BLOCO DE TEXTO –
Um dos maiores nomes do futebol mundial fez um passeio pela carreira recheada de títulos, como as grandes conquistas com a camisa do Flamengo, período que ficou conhecido como a "Era Zico", no fim da década de 1970 e início dos anos 1980.
Arthur Antunes Coimbra, o eterno "Galinho de Quintino", lembra os bastidores da geração que mudou o status do clube Rubro-Negro no cenário do esporte nacional, as frustrações, como as eliminações nas três Copas do Mundo que participou (1978, 1982 e 1986), e a violência dentro de campo que lhe trouxe sequelas.
Zico narra ainda as brincadeiras da infância, a relação com os netos e as dificuldades que enfrentou para se tornar atleta profissional e revela a promessa que ele e seus cinco irmãos fizeram ao pai, José Antunes Coimbra. O ex-camisa 10 do Flamengo e da seleção brasileira também comenta sobre a polêmica envolvendo atletas que não compareceram aos velórios de Pelé e Roberto Dinamite.
O POVO - Como foi a sua infância?
Zico - Foi uma infância das melhores, das coisas gostosas que uma criança gosta de fazer e que te ajudam no desenvolvimento. Eram brincadeiras bem sadias, criativas, coisas que se você falar hoje ninguém vai ter a menor ideia de como funciona. No meu período primário, eu estudava na parte da manhã. Depois, no ginasial, na parte da tarde. No ginasial não dava para fazer muita coisa pela manhã. Aproveitava para fazer os deveres de casa. Eu estudava muito longe, tinha que pegar trem, voltar. Procurava, quando acordava de manhã, fazer os deveres de casa e já estava quase na hora de ir à escola.

REGISTROS DE DADOS –
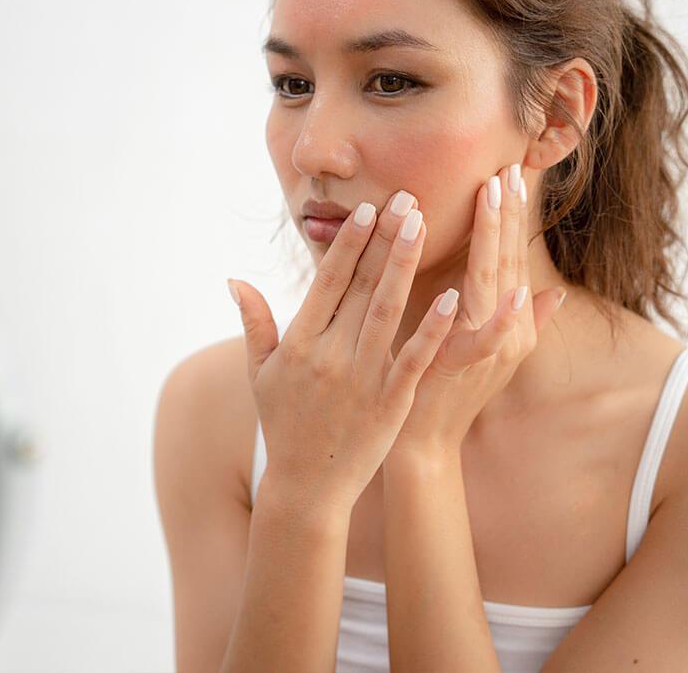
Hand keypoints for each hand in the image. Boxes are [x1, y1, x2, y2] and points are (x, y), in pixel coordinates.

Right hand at [226, 190, 456, 516]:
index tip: (367, 209)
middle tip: (407, 199)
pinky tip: (451, 297)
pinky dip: (431, 328)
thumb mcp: (260, 373)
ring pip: (387, 311)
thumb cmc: (283, 424)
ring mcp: (362, 378)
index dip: (349, 243)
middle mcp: (330, 355)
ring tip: (422, 226)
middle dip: (385, 240)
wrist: (306, 487)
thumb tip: (236, 279)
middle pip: (361, 287)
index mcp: (300, 343)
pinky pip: (413, 358)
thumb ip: (255, 323)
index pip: (327, 281)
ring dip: (405, 266)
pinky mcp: (390, 401)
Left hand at [390, 164, 566, 455]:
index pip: (507, 256)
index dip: (509, 216)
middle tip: (506, 167)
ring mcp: (490, 348)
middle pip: (506, 260)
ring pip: (495, 282)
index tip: (509, 172)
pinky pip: (487, 338)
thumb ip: (521, 318)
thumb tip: (553, 291)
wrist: (424, 440)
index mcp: (506, 320)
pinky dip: (501, 317)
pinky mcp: (466, 367)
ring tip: (493, 194)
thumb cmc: (445, 389)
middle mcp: (507, 330)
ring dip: (496, 238)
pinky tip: (511, 290)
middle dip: (506, 213)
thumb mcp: (485, 348)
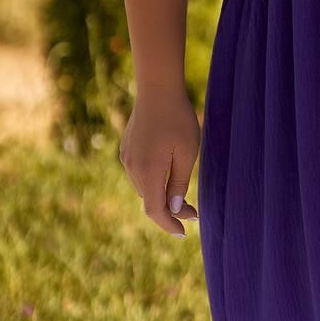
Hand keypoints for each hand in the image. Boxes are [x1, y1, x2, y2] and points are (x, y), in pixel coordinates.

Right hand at [119, 90, 200, 236]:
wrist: (158, 88)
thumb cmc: (178, 118)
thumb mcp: (187, 152)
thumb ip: (178, 182)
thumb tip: (172, 208)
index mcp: (148, 172)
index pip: (155, 211)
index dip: (169, 224)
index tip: (183, 232)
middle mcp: (132, 168)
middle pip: (150, 200)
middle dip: (170, 210)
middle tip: (193, 211)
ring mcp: (127, 158)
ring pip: (144, 187)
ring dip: (160, 194)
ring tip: (181, 194)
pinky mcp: (126, 148)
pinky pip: (139, 173)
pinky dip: (153, 180)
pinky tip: (166, 172)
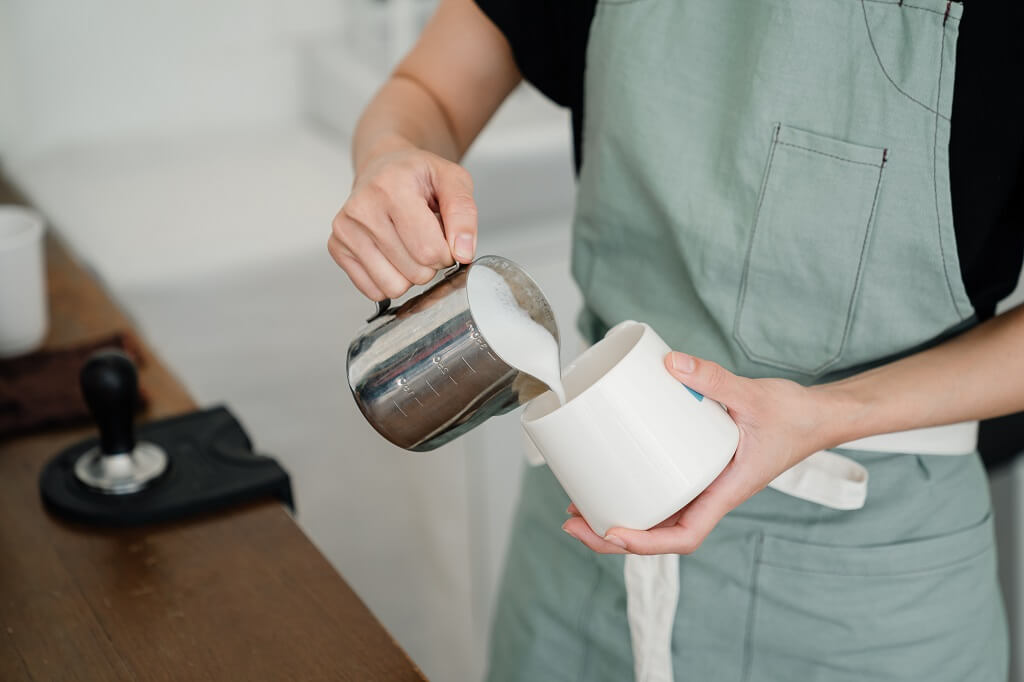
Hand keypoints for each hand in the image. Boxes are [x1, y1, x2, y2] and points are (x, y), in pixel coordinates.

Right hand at [328, 141, 476, 300]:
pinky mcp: (336, 247)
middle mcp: (362, 208)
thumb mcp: (453, 180)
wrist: (383, 167)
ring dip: (409, 274)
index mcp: (392, 187)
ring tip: (407, 243)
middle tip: (425, 237)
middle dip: (430, 263)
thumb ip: (464, 214)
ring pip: (393, 287)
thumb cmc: (417, 175)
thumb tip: (463, 252)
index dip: (447, 252)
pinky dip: (389, 278)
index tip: (444, 237)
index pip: (429, 251)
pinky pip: (374, 290)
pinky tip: (390, 252)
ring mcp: (345, 230)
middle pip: (415, 272)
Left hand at [562, 351, 839, 554]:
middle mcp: (710, 495)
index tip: (612, 532)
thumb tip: (671, 364)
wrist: (815, 416)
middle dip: (611, 535)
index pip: (685, 535)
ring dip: (615, 515)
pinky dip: (633, 488)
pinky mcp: (697, 467)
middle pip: (657, 533)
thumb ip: (715, 378)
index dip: (646, 544)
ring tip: (575, 503)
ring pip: (655, 514)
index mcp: (726, 492)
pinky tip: (609, 474)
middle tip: (570, 518)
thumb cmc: (794, 417)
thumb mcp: (755, 396)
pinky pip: (662, 487)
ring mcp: (702, 484)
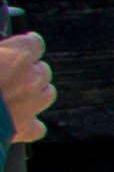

TAREFAS –
• 1. Transcreva literalmente, do texto sobre Zico, o trecho que vai de "Zico narra ainda" até "a sua infância?".
• 2. Traduza para o inglês esta frase do texto sobre Zico: "Eram brincadeiras bem sadias, criativas, coisas que se você falar hoje ninguém vai ter a menor ideia de como funciona."

RESPOSTAS DAS TAREFAS –
• 1.
Zico narra ainda as brincadeiras da infância, a relação com os netos e as dificuldades que enfrentou para se tornar atleta profissional e revela a promessa que ele e seus cinco irmãos fizeram ao pai, José Antunes Coimbra. O ex-camisa 10 do Flamengo e da seleção brasileira também comenta sobre a polêmica envolvendo atletas que não compareceram aos velórios de Pelé e Roberto Dinamite.
O POVO - Como foi a sua infância?

• 2. They were very wholesome, creative games, things that, if you mention them today, nobody will have the slightest idea how they work.